Mr. Bons moaned. They moved over the lunar rainbow, which ever and ever broke away behind their wheels. How still the night was! Who would be sentry at the Gate?
"I am coming," he shouted, again forgetting the hundred resolutions. "I am returning—I, the boy."
"The boy is returning," cried a voice to other voices, who repeated, "The boy is returning."
"I am bringing Mr. Bons with me."
"I should have said Mr. Bons is bringing me with him."
"Who stands sentry?"
And on the rocky causeway, close to the springing of the rainbow bridge, he saw a young man who carried a wonderful shield.
"Mr. Bons, it is Achilles, armed."
"I want to go back," said Mr. Bons.
The last fragment of the rainbow melted, the wheels sang upon the living rock, the door of the omnibus burst open. Out leapt the boy—he could not resist—and sprang to meet the warrior, who, stooping suddenly, caught him on his shield.
"Achilles!" he cried, "let me get down, for I am ignorant and vulgar, and I must wait for that Mr. Bons of whom I told you yesterday."
But Achilles raised him aloft. He crouched on the wonderful shield, on heroes and burning cities, on vineyards graven in gold, on every dear passion, every joy, on the entire image of the Mountain that he had discovered, encircled, like it, with an everlasting stream. "No, no," he protested, "I am not worthy. It is Mr. Bons who must be up here."
But Mr. Bons was whimpering, and Achilles trumpeted and cried, "Stand upright upon my shield!"
"Sir, I did not mean to stand! something made me stand. Sir, why do you delay? Here is only the great Achilles, whom you knew."
Mr. Bons screamed, "I see no one. I see nothing. I want to go back." Then he cried to the driver, "Save me! Let me stop in your chariot. I have honoured you. I have quoted you. I have bound you in vellum. Take me back to my world."
The driver replied, "I am the means and not the end. I am the food and not the life. Stand by yourself, as that boy has stood. I cannot save you. For poetry is a spirit; and they that would worship it must worship in spirit and in truth."

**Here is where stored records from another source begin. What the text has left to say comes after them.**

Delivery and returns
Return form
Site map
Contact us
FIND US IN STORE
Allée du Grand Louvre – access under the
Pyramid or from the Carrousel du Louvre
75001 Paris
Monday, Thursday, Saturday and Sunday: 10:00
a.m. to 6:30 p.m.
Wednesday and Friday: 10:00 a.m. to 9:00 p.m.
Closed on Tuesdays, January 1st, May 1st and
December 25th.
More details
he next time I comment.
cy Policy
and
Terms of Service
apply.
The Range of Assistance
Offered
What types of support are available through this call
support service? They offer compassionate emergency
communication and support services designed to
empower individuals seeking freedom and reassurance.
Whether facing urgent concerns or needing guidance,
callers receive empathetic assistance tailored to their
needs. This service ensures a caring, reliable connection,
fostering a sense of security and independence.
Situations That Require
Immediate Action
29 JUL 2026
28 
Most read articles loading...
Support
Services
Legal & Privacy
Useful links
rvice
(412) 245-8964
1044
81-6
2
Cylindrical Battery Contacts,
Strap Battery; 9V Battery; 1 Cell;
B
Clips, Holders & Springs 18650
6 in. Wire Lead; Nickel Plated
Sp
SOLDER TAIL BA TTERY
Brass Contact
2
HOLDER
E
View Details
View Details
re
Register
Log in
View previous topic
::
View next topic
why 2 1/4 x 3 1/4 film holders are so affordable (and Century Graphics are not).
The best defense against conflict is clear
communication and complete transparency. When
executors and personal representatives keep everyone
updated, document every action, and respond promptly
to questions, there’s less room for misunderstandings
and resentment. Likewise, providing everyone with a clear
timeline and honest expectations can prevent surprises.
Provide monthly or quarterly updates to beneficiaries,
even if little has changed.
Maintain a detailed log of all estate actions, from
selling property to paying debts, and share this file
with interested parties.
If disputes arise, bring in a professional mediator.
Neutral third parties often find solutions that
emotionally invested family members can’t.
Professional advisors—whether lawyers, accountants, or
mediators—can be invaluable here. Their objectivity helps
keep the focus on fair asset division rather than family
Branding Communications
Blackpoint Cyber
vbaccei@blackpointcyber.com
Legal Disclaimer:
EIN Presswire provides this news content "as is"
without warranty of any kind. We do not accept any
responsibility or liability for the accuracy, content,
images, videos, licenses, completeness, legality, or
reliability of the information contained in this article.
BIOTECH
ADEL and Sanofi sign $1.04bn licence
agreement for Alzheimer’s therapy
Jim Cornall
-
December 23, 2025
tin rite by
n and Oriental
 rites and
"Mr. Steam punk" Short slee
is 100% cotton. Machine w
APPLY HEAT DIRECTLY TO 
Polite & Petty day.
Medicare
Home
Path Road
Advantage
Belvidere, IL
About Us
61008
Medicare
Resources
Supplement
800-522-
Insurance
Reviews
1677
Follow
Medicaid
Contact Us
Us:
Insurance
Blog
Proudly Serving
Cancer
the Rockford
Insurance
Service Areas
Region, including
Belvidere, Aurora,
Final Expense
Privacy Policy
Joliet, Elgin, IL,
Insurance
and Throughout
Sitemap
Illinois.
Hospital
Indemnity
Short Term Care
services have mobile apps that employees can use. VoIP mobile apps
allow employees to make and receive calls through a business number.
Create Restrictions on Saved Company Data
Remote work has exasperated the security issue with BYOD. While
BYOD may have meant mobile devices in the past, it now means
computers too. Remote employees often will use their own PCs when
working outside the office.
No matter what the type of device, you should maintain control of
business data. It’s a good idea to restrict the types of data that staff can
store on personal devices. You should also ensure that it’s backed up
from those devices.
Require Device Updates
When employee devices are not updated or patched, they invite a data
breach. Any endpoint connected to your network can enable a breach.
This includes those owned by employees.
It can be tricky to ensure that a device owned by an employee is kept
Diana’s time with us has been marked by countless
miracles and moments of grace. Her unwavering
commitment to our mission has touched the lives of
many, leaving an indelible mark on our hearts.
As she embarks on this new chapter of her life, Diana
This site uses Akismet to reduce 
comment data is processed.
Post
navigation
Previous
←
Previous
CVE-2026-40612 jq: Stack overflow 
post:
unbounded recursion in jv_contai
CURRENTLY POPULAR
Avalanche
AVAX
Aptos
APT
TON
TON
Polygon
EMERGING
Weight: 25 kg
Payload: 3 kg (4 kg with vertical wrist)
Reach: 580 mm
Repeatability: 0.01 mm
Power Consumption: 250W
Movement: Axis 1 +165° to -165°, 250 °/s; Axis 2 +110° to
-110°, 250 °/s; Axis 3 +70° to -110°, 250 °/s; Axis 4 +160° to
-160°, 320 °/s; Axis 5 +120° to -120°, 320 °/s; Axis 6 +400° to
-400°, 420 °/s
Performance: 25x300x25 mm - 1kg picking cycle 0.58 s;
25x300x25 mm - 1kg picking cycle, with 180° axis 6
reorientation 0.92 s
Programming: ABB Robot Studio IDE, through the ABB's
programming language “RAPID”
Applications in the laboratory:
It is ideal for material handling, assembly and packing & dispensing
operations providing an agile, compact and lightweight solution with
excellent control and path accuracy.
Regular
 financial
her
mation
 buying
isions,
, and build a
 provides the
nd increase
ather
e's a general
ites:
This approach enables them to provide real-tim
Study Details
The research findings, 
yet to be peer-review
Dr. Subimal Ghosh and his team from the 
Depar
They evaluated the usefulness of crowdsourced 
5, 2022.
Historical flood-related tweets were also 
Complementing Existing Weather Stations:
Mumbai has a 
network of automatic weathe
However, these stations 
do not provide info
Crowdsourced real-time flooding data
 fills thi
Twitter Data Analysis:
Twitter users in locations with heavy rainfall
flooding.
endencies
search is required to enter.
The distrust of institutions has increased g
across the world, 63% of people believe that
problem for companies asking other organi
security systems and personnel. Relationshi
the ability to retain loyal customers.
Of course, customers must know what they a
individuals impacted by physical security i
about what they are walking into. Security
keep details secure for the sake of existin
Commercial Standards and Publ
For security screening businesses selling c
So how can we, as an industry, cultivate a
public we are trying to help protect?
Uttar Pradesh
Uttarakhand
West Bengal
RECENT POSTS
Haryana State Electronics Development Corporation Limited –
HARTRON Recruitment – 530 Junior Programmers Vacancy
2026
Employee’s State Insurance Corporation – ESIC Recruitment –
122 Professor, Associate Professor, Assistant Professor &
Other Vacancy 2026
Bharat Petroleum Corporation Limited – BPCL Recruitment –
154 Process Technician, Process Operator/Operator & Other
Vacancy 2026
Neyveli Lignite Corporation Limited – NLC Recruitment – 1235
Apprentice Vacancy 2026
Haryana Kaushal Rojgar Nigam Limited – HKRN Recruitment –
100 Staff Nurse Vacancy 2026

Mr. Bons—he could not resist—crawled out of the beautiful omnibus. His face appeared, gaping horribly. His hands followed, one gripping the step, the other beating the air. Now his shoulders emerged, his chest, his stomach. With a shriek of "I see London," he fell—fell against the hard, moonlit rock, fell into it as if it were water, fell through it, vanished, and was seen by the boy no more.
"Where have you fallen to, Mr. Bons? Here is a procession arriving to honour you with music and torches. Here come the men and women whose names you know. The mountain is awake, the river is awake, over the race-course the sea is awaking those dolphins, and it is all for you. They want you——"
There was the touch of fresh leaves on his forehead. Some one had crowned him.
From the Kingston Gazette, Surbiton Times, and Paynes Park Observer.
The body of Mr. Septimus Bons has been found in a shockingly mutilated condition in the vicinity of the Bermondsey gas-works. The deceased's pockets contained a sovereign-purse, a silver cigar-case, a bijou pronouncing dictionary, and a couple of omnibus tickets. The unfortunate gentleman had apparently been hurled from a considerable height. Foul play is suspected, and a thorough investigation is pending by the authorities.